The authors suggested several possible explanations for the results of their meta-analysis, including "poor study design," weak statistical power "arising from low viral circulation in some studies," "lack of protection from eye exposure," inconsistent or improper mask use, "self-contamination of the mask by hands," "saturation of masks with saliva," and increased risk taking based on "an exaggerated sense of security." It is possible that some subjects in these studies did derive a benefit from wearing masks, but that effect was washed out by the behavior of other subjects who did not follow protocol, especially if those subjects took more risks than they otherwise would have because masks gave them "an exaggerated sense of security."

When Fauci said general masking can reduce infections "at the margins" by "maybe 10 percent," he seemed to have in mind the Bangladesh RCT that his interviewer, David Wallace-Wells, had just mentioned. "In what was probably our best study, from Bangladesh, in places where mask use tripled, positive tests were reduced by less than 10 percent," Wallace-Wells said.

The authors of the Cochrane review noted several weaknesses in the Bangladesh RCT, including "baseline imbalance, subjective outcome assessment and incomplete follow-up across the groups." But that study accounted for a large share of the data in the meta-analysis and did not change the overall results, which indicated "little or no effect of mask use."

Does the Cochrane review show that masks are useless? No. Laboratory studies provide reason to believe that masks, especially N95s, can protect both the wearer and the people he encounters. But those studies were conducted in stylized conditions that bear little resemblance to the real world. And the observational studies touted by the CDC, unlike the RCTs, were not designed to control for all the variables that might independently affect the risk of infection or transmission.

The advantage of properly designed RCTs is that they avoid both of those problems by randomly assigning subjects to mask and no-mask groups in real-world conditions. Yet as the Cochrane review shows, those studies do not support the claim that encouraging or requiring general masking has a substantial impact on the number of infections.
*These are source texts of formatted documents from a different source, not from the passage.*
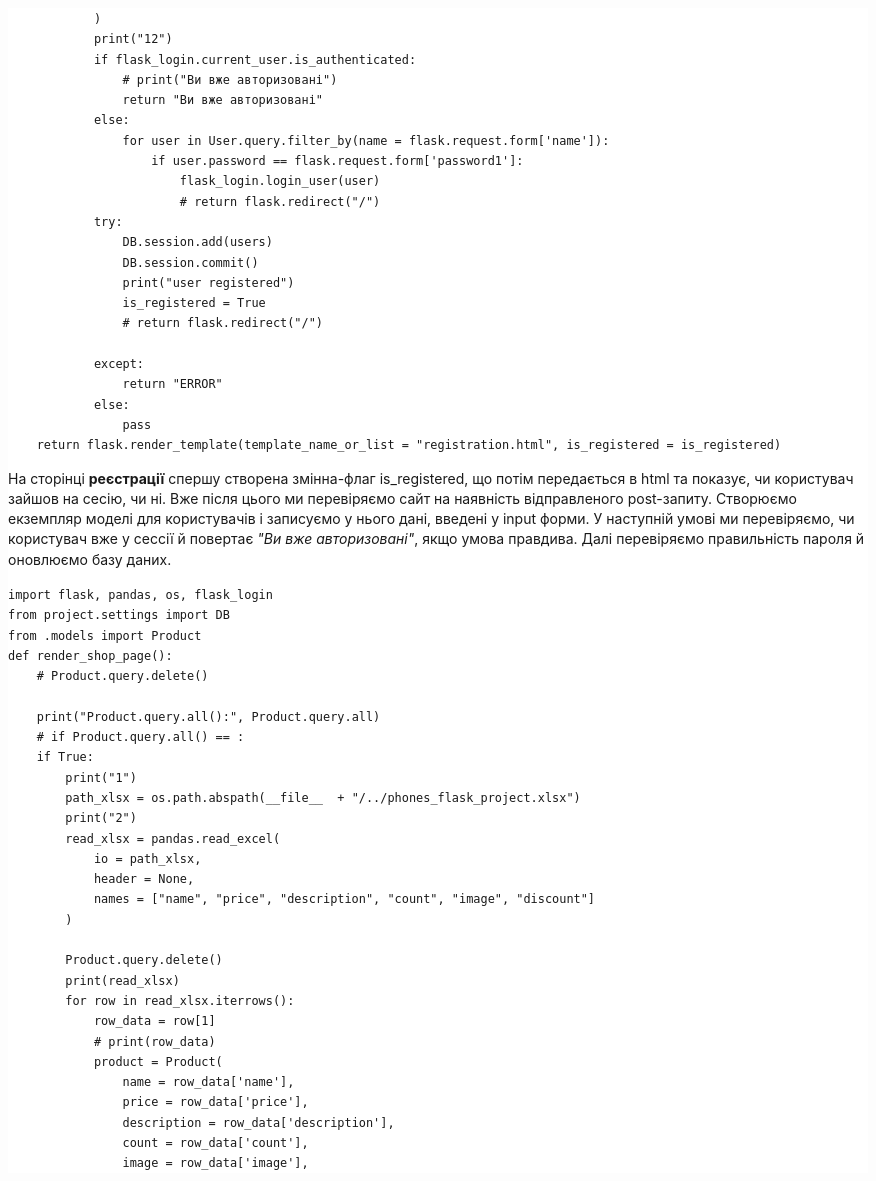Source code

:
 ```
            )
            print("12")
            if flask_login.current_user.is_authenticated:
                # print("Ви вже авторизовані")
                return "Ви вже авторизовані"
            else:
                for user in User.query.filter_by(name = flask.request.form['name']):
                    if user.password == flask.request.form['password1']:
                        flask_login.login_user(user)
                        # return flask.redirect("/")
            try:
                DB.session.add(users)
                DB.session.commit()
                print("user registered")
                is_registered = True
                # return flask.redirect("/")
                
            except:
                return "ERROR"
            else:
                pass
    return flask.render_template(template_name_or_list = "registration.html", is_registered = is_registered)

```

На сторінці **реєстрації** спершу створена змінна-флаг is_registered, що потім передається в html та показує, чи користувач зайшов на сесію, чи ні.
Вже після цього ми перевіряємо сайт на наявність відправленого post-запиту.
Створюємо екземпляр моделі для користувачів і записуємо у нього дані, введені у input форми.
У наступній умові ми перевіряємо, чи користувач вже у сессії й повертає _"Ви вже авторизовані"_, якщо умова правдива.
Далі перевіряємо правильність пароля й оновлюємо базу даних.

```
import flask, pandas, os, flask_login
from project.settings import DB
from .models import Product
def render_shop_page():
    # Product.query.delete()

    print("Product.query.all():", Product.query.all)
    # if Product.query.all() == :
    if True:
        print("1")
        path_xlsx = os.path.abspath(__file__  + "/../phones_flask_project.xlsx")
        print("2")
        read_xlsx = pandas.read_excel(
            io = path_xlsx,
            header = None,
            names = ["name", "price", "description", "count", "image", "discount"]
        )

        Product.query.delete()
        print(read_xlsx)
        for row in read_xlsx.iterrows():
            row_data = row[1]
            # print(row_data)
            product = Product(
                name = row_data['name'],
                price = row_data['price'],
                description = row_data['description'],
                count = row_data['count'],
                image = row_data['image'],
```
Critics of the review have argued that better-designed studies might detect a significant effect. But the fact remains that governments required children and adults to wear masks without firm evidence indicating that such policies would make an important difference. And even if you join Fauci in taking the Bangladesh study at face value, it is not reasonable to expect more than a modest effect.

The CDC, of course, did not get into any of this. Based on observational and laboratory studies with widely recognized weaknesses, it claimed that wearing a mask—any mask, apparently—"reduc[es] your chance of infection by more than 80 percent." It even claimed, based on a statistically insignificant result from a deeply flawed observational study, that wearing a cloth mask "lowered the odds of testing positive" by 56 percent.

Nor did the CDC have any reservations about trumpeting the supposed benefits of mask mandates, without regard to whether studies controlled for confounding variables or even whether they included a comparison group at all. It was especially aggressive in promoting school and day care policies that required children as young as 2 to wear masks, pretending that the scientific case for them was overwhelming.

Leaving aide the methodological problems that the CDC ignored, its claims about the effectiveness of those mandates were inherently implausible for the reason that Burnett mentioned in her interview with Murthy: If adults typically do not wear masks consistently and properly, how likely is it that toddlers, elementary school students, and teenagers will do so? Not very, as anyone who observed masked students or saw photos of them could confirm.

Unsurprisingly, Murthy does not want to talk about all the ways in which public health officials like him systematically exaggerated the strength of the evidence in favor of mask mandates. He prefers to discuss "a national strategy to address loneliness." But refusing to acknowledge the public health establishment's credibility problem will not make it go away.